Twelve years on Pima County Regional Flood Control District crews running CAT 320s on basin rehabs along the Santa Cruz, Rillito, and Pantano. Joined the crew in 2020 to run earthworks. Speaks the language of soil and machine in two registers; reads the lot before he writes the trench.

Antón Quezada beside a freshly excavated infiltration basin, leaning on a 6-foot level.

Background

Antón grew up in Menlo Park, just west of "A" Mountain, and went to Tucson High Magnet two years ahead of Marisol. Heavy-equipment operator school at Pima Community College 2007. Pima County Regional Flood Control District 2008–2020 — Cienega Creek basin rehab, Rillito Wash levee work, Pantano Wash sediment trap construction. Watershed Management Group co-op installer 2019, doing volunteer earthworks on the WMG Living Lab restoration before joining us full-time in early 2020.

Credentials

OSHA 30
since 2010, current.
Heavy equipment
Class A CDL · backhoe, mini-excavator, skid-steer.
WMG installer
Co-op installer cohort · 2019 spring.
NASSCO PACP
Pipeline Assessment Certification Program · 2017 (pipe inspection, occasionally relevant for our French drain work).

What he does

Antón leads the earthworks crew on every build that has earthworks in scope. He sets the lines, runs the mini-excavator, double-checks the soil interpretation Marisol made on the site walk, and supervises mulch placement. He is the crew's lead on basin sediment after monsoon, and the only person other than Marisol who has signed off on every dossier in our binder.
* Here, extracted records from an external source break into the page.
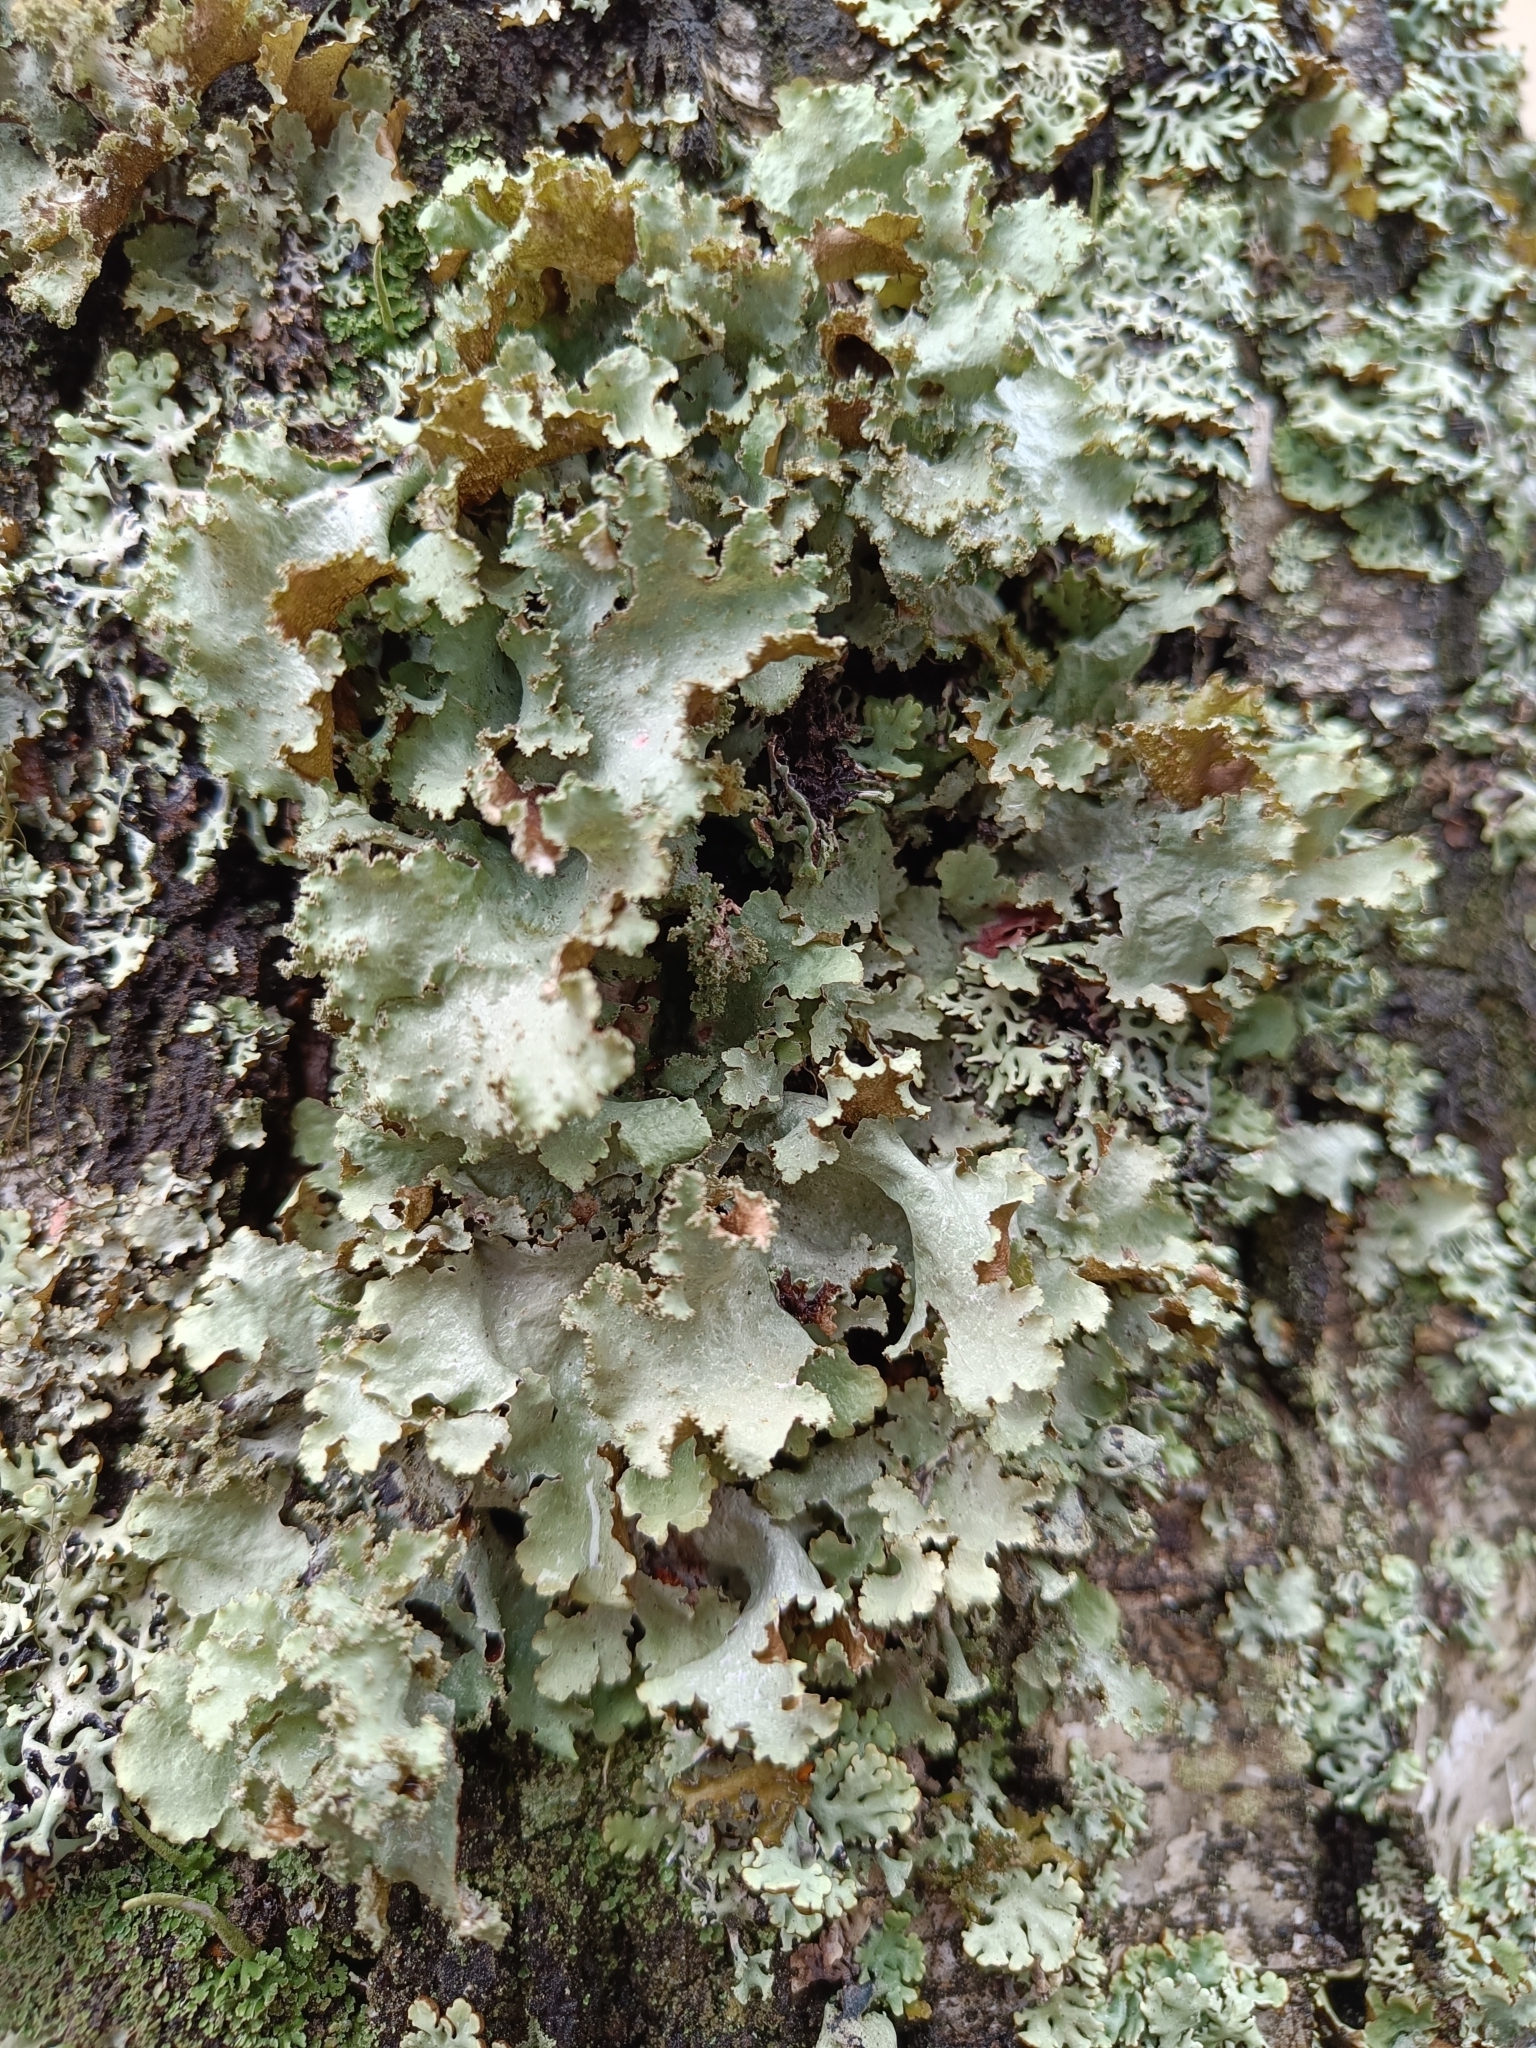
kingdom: Fungi
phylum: Ascomycota
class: Lecanoromycetes
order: Lecanorales
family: Parmeliaceae
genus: Platismatia
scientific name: Platismatia glauca
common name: Varied rag lichen
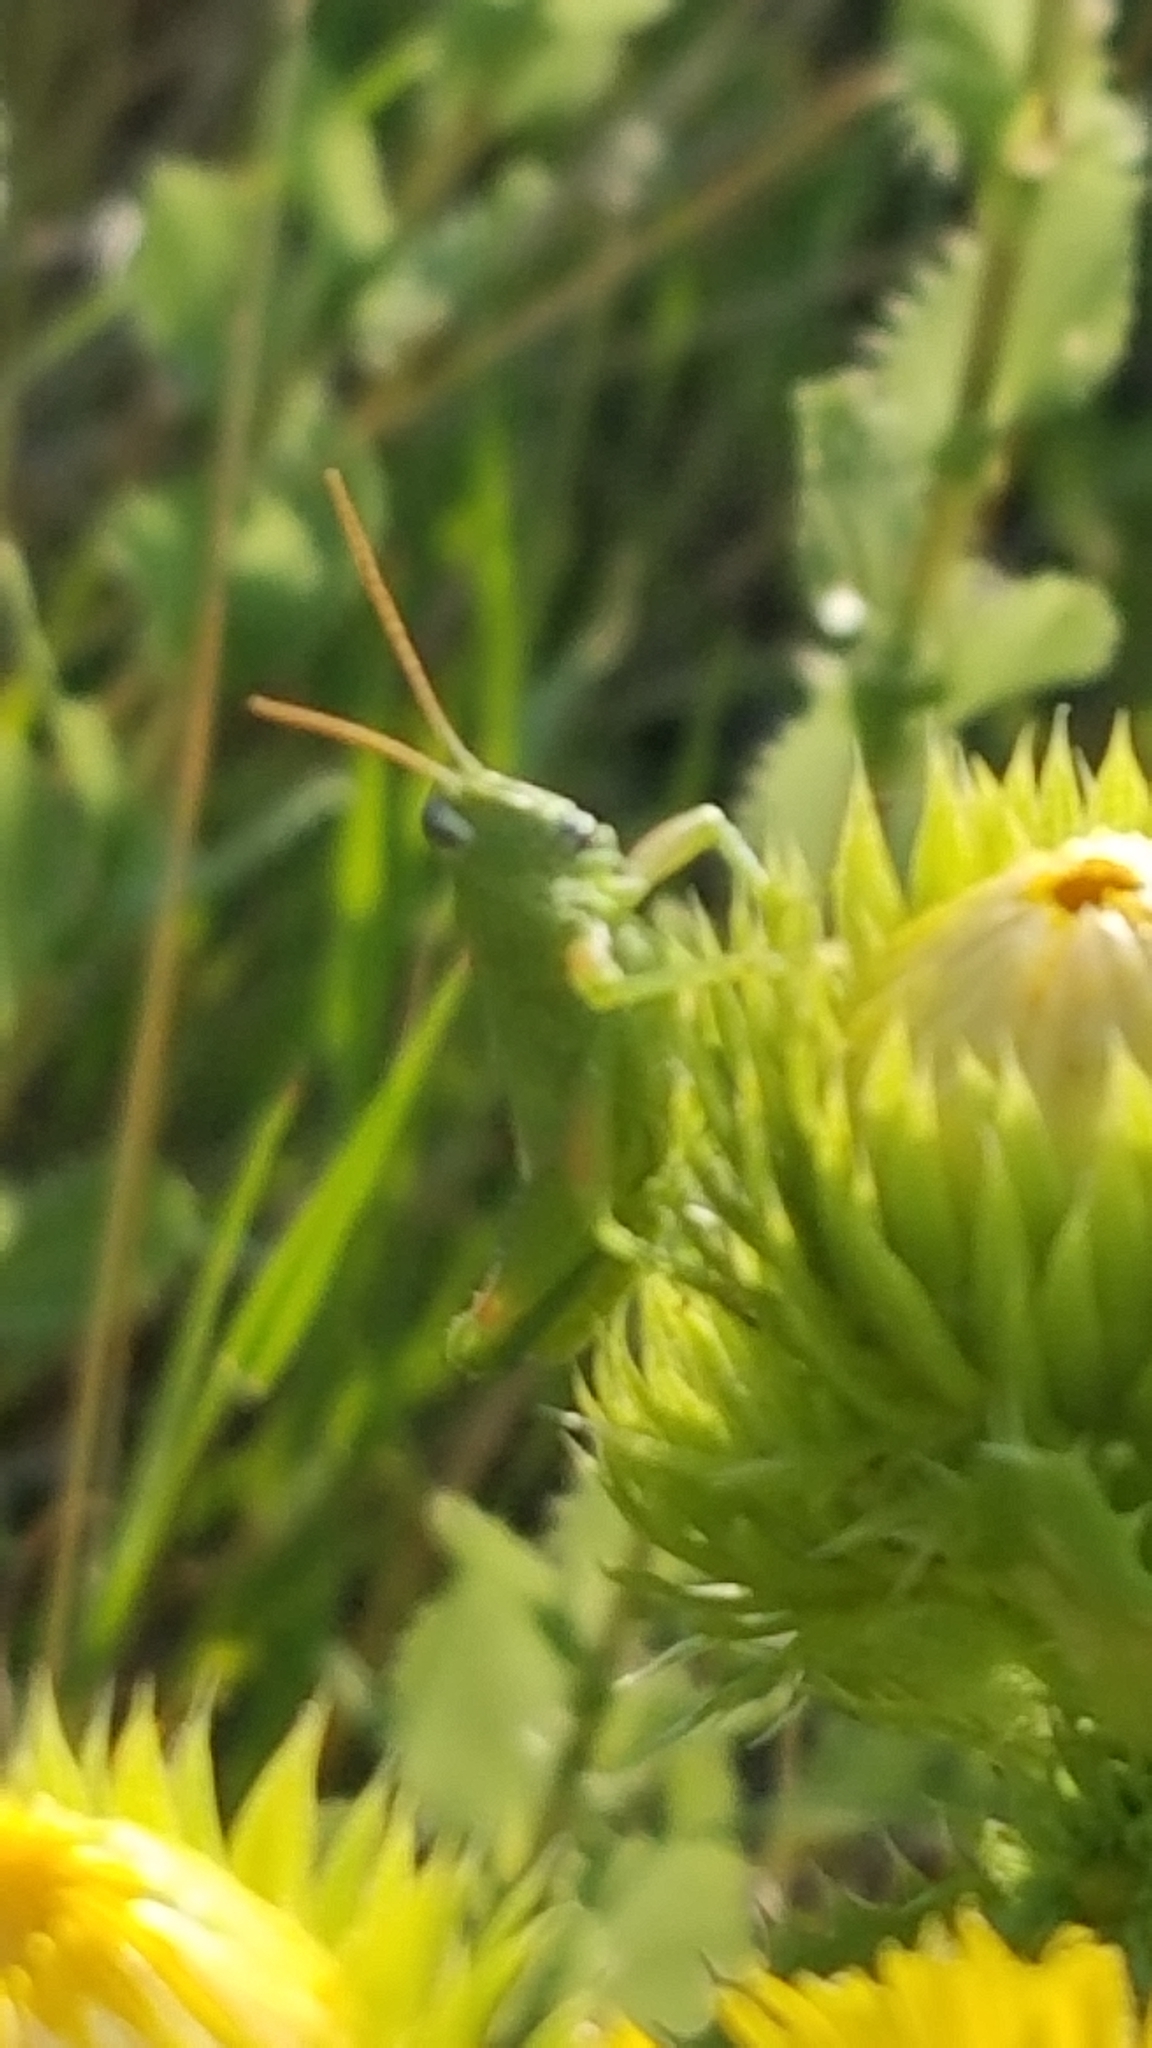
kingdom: Animalia
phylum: Arthropoda
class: Insecta
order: Orthoptera
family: Acrididae
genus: Hesperotettix
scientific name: Hesperotettix speciosus
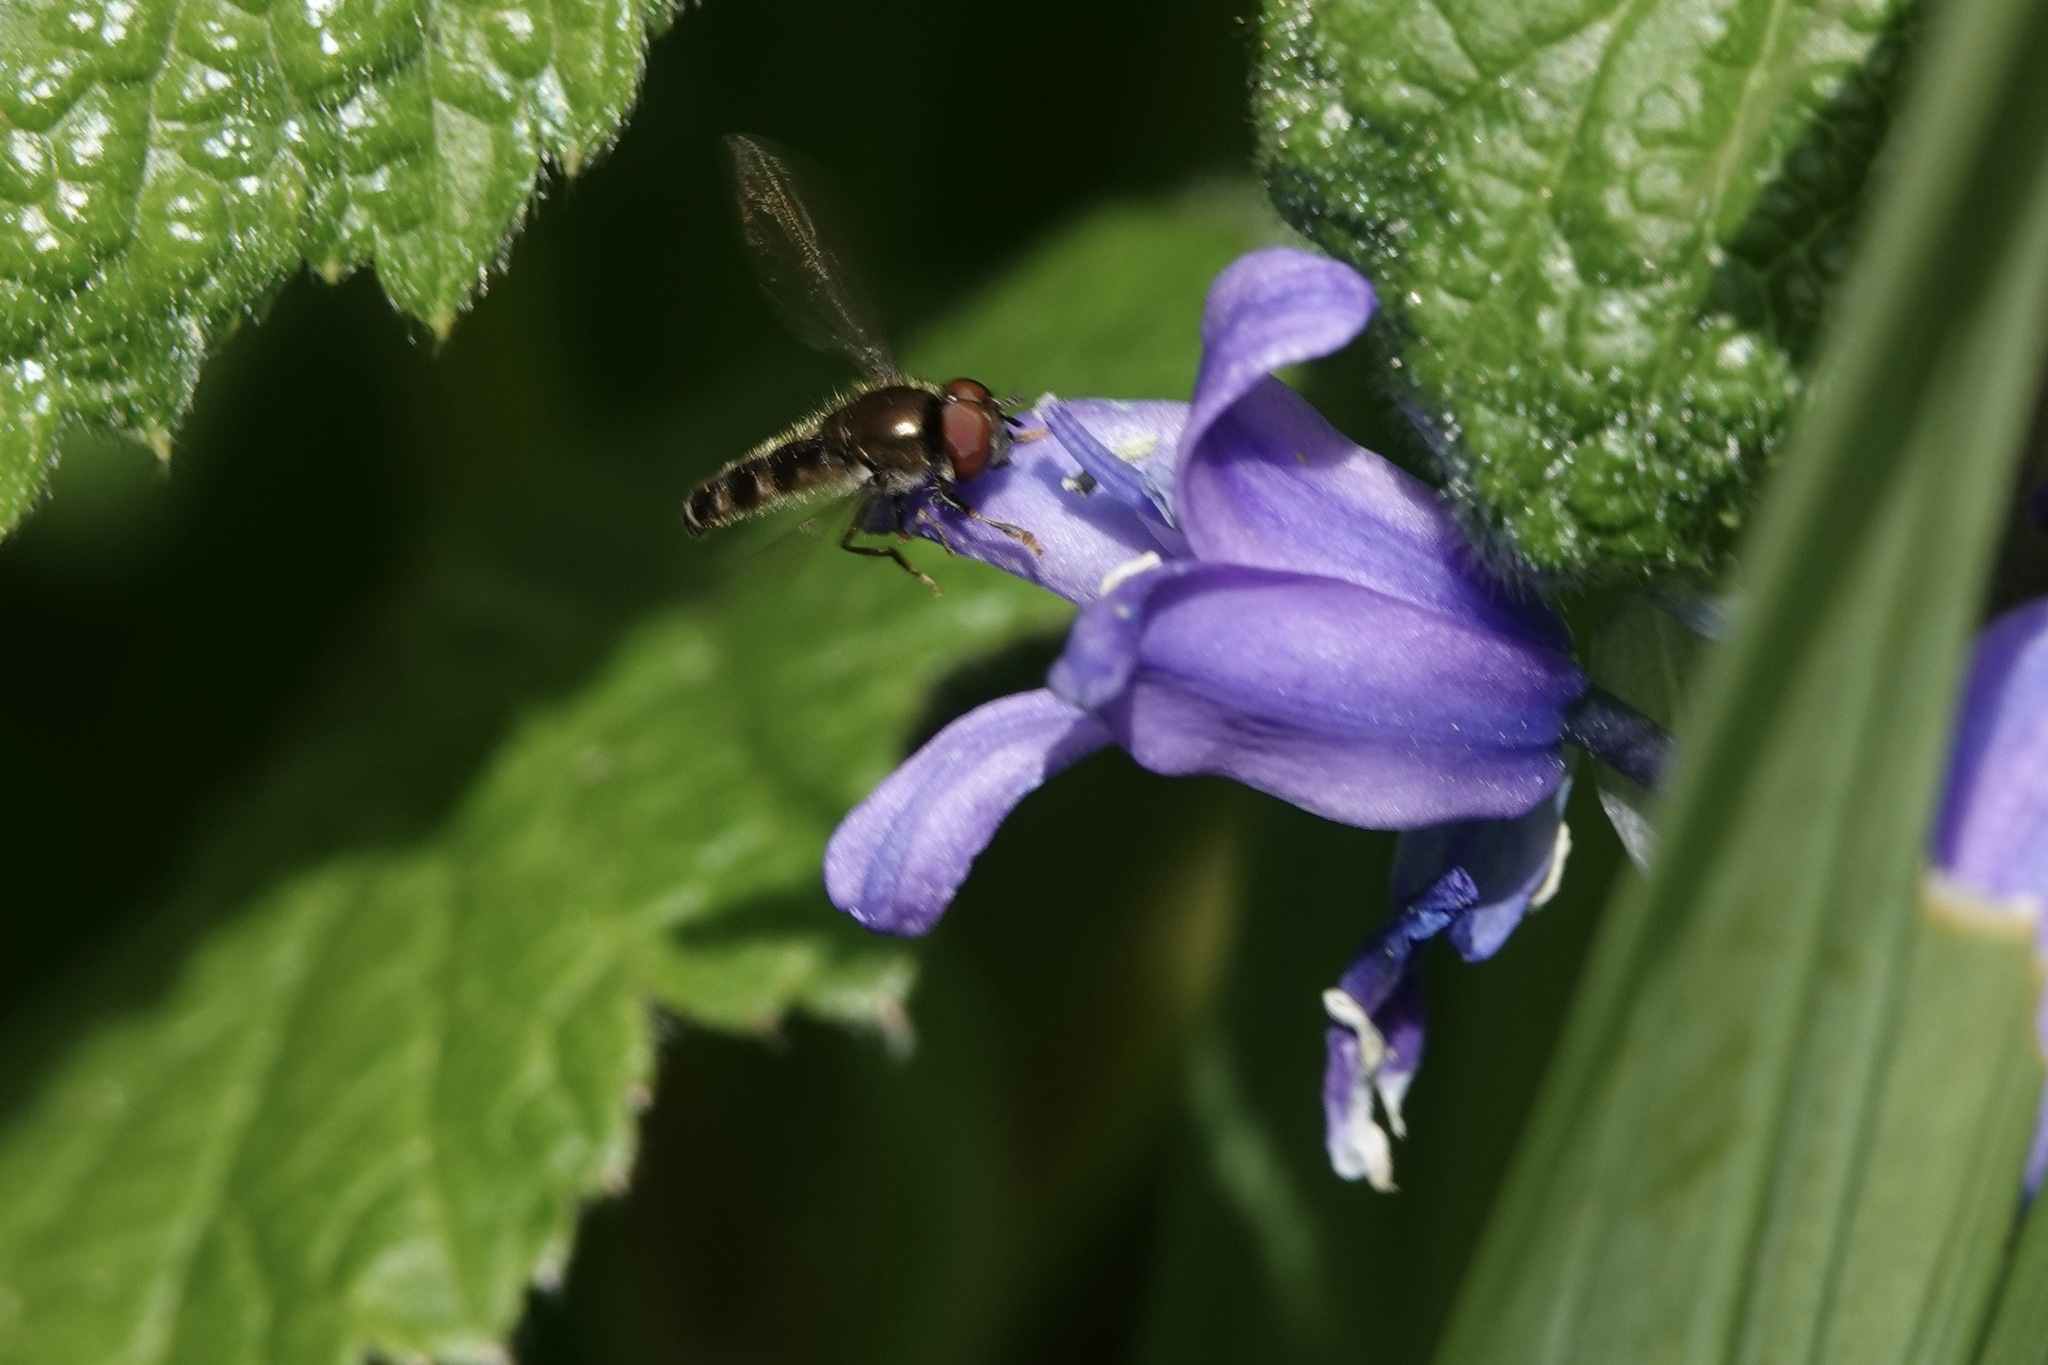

He's also the crew's de facto soils tutor. His habit on every site walk is to dig a quick 18-inch test hole with a hand auger so we know what's below the topsoil before we propose a basin volume. The Sam Hughes caliche layer he can describe by touch.

Elsewhere

Antón coaches a Menlo Park little-league baseball team in the spring. He volunteers with Friends of Menlo Park & Sentinel Peak on the volunteer-led trail-erosion-control crew that rebuilds the "A" Mountain switchbacks every winter — work that uses exactly the same earthworks principles we apply to residential basins.